As to whether or not dressage is elitist, well I’ve discussed that elsewhere. Just to reiterate, it is possible to get into horse riding from a very ordinary background. I learned to ride by mucking out at local stables in return for lessons. Lessons involved sitting on any horse, no matter how grouchy, badly trained, or difficult that horse was. And as a consequence I learned something that somebody who came up through the more conventional Pony Club route may have missed out on – I learned how to get a tune out of horses that nobody else wanted anything to do with. I learned how to give a chance to horses who had been pretty much abandoned by anybody else, and they have always rewarded me for it.

Yes, dressage is easier if you have lots of money and good connections. But Jesus wept we live within a capitalist system that we pretend is a meritocratic free market but is more about the rich strangling the rest of us with their old school ties.

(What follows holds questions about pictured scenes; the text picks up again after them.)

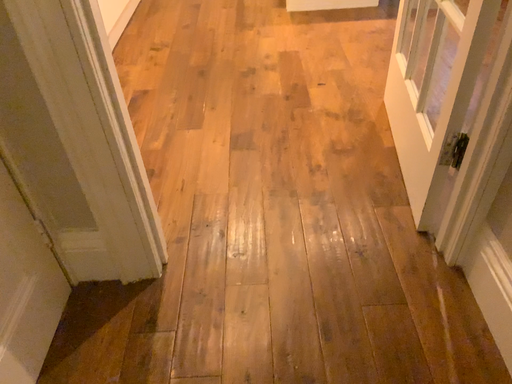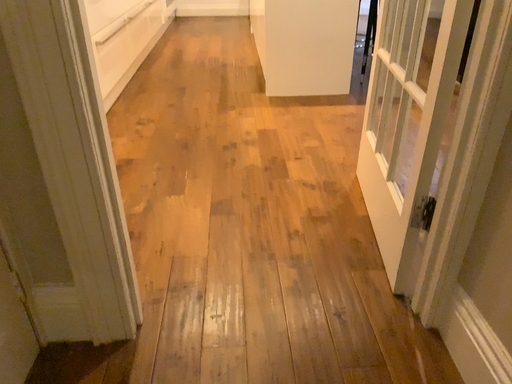
Question: How did the camera likely rotate when shooting the video?

Choices:
 (A) rotated downward
 (B) rotated upward

Answer: (B)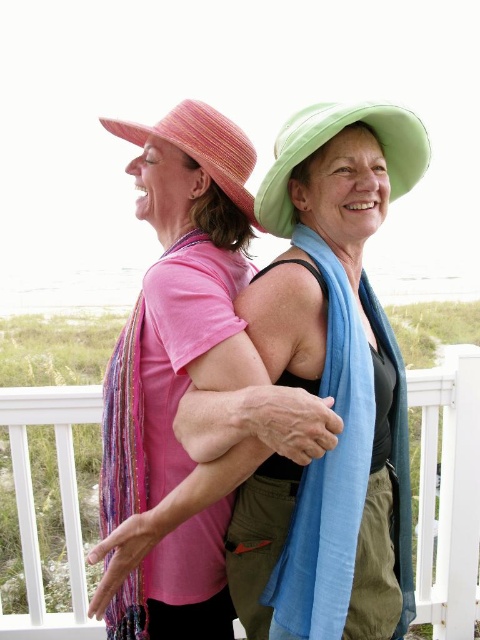
Can you confirm if blue silk scarf at center is taller than green fabric hat at upper center?

Indeed, blue silk scarf at center has a greater height compared to green fabric hat at upper center.

Between blue silk scarf at center and green fabric hat at upper center, which one appears on the right side from the viewer's perspective?

blue silk scarf at center

This screenshot has height=640, width=480. What do you see at coordinates (328, 474) in the screenshot?
I see `blue silk scarf at center` at bounding box center [328, 474].

This screenshot has width=480, height=640. Find the location of `blue silk scarf at center`. blue silk scarf at center is located at coordinates (328, 474).

Between pink woven scarf at left and green fabric hat at upper center, which one has less height?

Standing shorter between the two is green fabric hat at upper center.

Does point (106, 387) lie in front of point (288, 161)?

That is False.

Find the location of a particular element. pink woven scarf at left is located at coordinates (178, 300).

Who is lower down, matte green hat at center or blue silk scarf at center?

blue silk scarf at center

Locate an element on the screen. matte green hat at center is located at coordinates pyautogui.click(x=331, y=387).

Who is more distant from viewer, (x=283, y=314) or (x=303, y=624)?

Point (x=283, y=314)

Locate an element on the screen. This screenshot has height=640, width=480. matte green hat at center is located at coordinates (331, 387).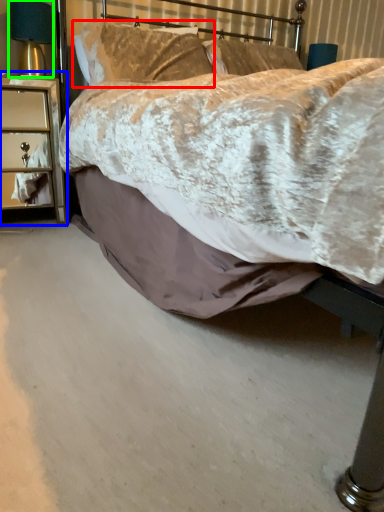
Question: Which is nearer to the pillow (highlighted by a red box)? nightstand (highlighted by a blue box) or bedside lamp (highlighted by a green box).

Choices:
 (A) nightstand
 (B) bedside lamp

Answer: (B)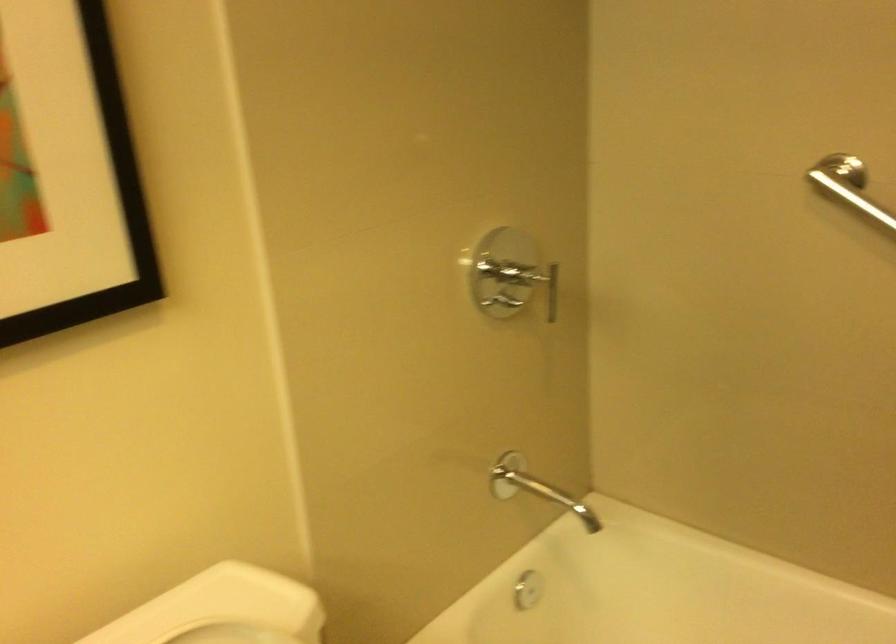
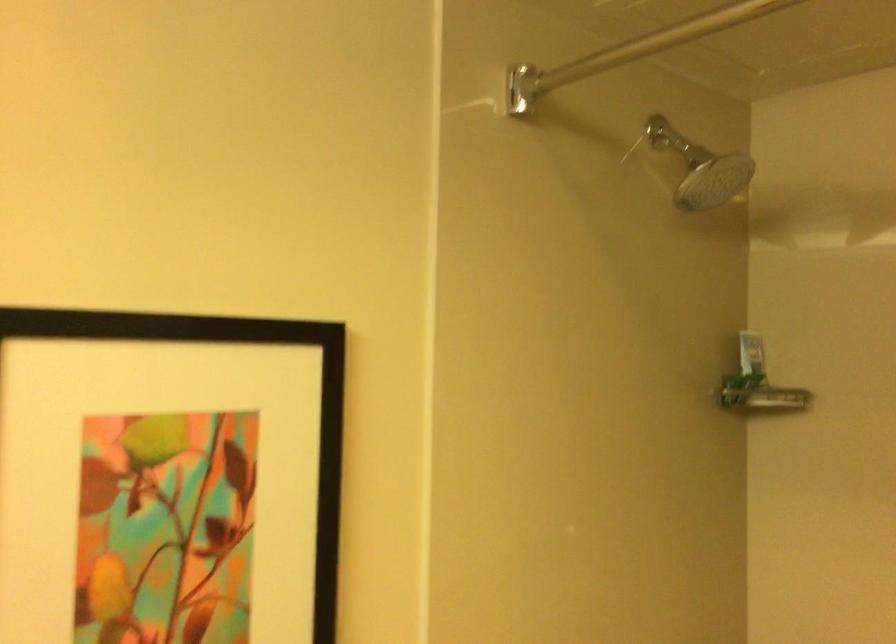
Question: Based on the continuous images, in which direction is the camera rotating? Reply with the corresponding letter.

Choices:
 (A) Left
 (B) Right
 (C) Up
 (D) Down

Answer: (C)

Everything is bloody easier with money and connections.

By accusing Dujardin of not deserving her victory, either through wealth, or connections or biased judging, we are denying success. We are doing that horribly British thing of needing to be bad at everything because anything else is just showing off. So if we must be successful at something, we seem to feel that it’s only allowed if it’s the good old underdog. It’s only OK if it’s someone from an impoverished background because god forbid that someone from a moderately comfortable middle class background should do anything other than wander around in sack cloth and ashes apologising for their very existence.

I just wish that people could stop carping and just sit and watch. Watch in awe. Drop the prejudice. Stop whinging that it looks silly. Sex looks silly, it never stopped anyone trying it. Watch every perfect hoof beat. Stop wittering that someone has more money than you (someone has more money than everyone, either get over it or try to earn more). Become aware that you have been unaware that horse and rider are separate. Know that the difference between a good pirouette and a wild uneducated leap lies in a twitch of your core muscles, the direction in which you choose to breath. All the top riders in the final had minutes to show us the culmination of decades of training and years of hard work. It takes enormous effort to show such effortless harmony. Sit back, enjoy and know that the Great Escape will never sound the same again.

Derby, this one is dedicated to you. No-one will know quite how much I miss you.